ADV-9674
Proseminar in ECOLOGIES: Regenerative, Interrelated, Evolving
The Domain of ECOLOGIES engages the relationships between the living and mineral world, between science and technology, between infrastructural and ecological networks, and between human society and the non-human world that sustains us.
The role of the proseminar is to introduce students to the range of individual and group research presently being pursued by GSD faculty, across Harvard schools, the Loeb Fellows, and researchers and practitioners from many disciplines. Concurrent with the research presentations will be readings, workshops, and presentations in four domain focus areas that will build capacity for individual students to create an abstract for their own design-research topic. This can be a topic which you have previously worked on, a project in progress, or a question you want to develop this semester.
In Part I, Introduction, Regenerative Development and Design proposes that increasing the capacity of all living and mineral systems is the most practicable way to engage the evolving threats of changing climate. This is followed by Research and Projections, which contrasts the skills and methods of research with the art and craft of communication and dissemination. In Part II, the Domain Focus Areas: Communities, Biosphere, Resources and, and Settlement offer source material for the individual and collective research of the cohort. The domain focus area Communities, Society and Action engages the theory, practice and forms of collective society and seeks the corresponding regulatory and policy frameworks. The consequences of world-wide urbanization and land use change have altered land, water, and air.

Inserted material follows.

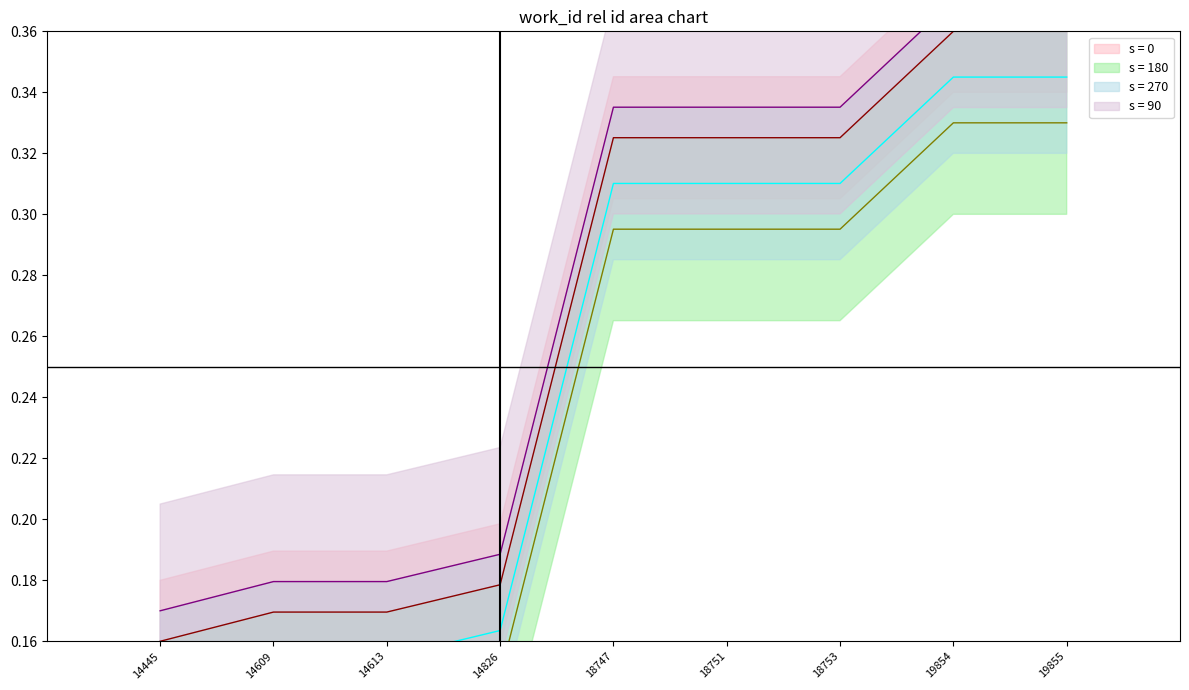

List the labels in order of value, smallest first.

14445, 14609, 14613, 14826, 18747, 18751, 18753, 19854, 19855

In Biosphere and Atmosphere, the planetary scale of the biosphere is the arena of transformation in which these changes can be studied and engaged.
Resources and Metabolic flows is devoted to the transition from a linear to a circular metabolism and the cycling of the material and nutrients that support development. Geographies and Settlement Form studies evolving built and landscape structures, including population dynamics, as they are driven by climate change. Part III, Project Development, includes workshops and a mid-term review. Finally, Part IV, Presentation and Communication includes a pre-final presentation, individual appointments, and the final review.
Each student will develop their design-research topic through three Abstract stages, first, project definition, intention, and outcome; second, research strategy and process (mid-term review); and third, engaged fields, problems, and outlook (pre-final review). A project text will follow each oral presentation.
Readings will span from established texts, recent scientific research papers, and current critical journalism. As students build their research topic they will be expected to contribute bibliographic materials to the cohort’s specific interests.
The proseminar builds on the foundational work of the first iteration of ECOLOGIES. It is a venue for addressing questions of resource depletion, food and water insecurity, habitat and biodiversity loss, global policy and development disparities, regulatory misalignments, social and cultural upheaval, and inequities in wealth distribution and public health outcomes. The proseminar will focus attention on the interlocking challenges of climate change, and the potential to increase the capacities of living and mineral systems implied by regenerative design and development.
Each student’s work and contribution will include engaged participation in weekly class discussion, research and presentation in one of the Domain Focus Area team groups, and completion of an individual project.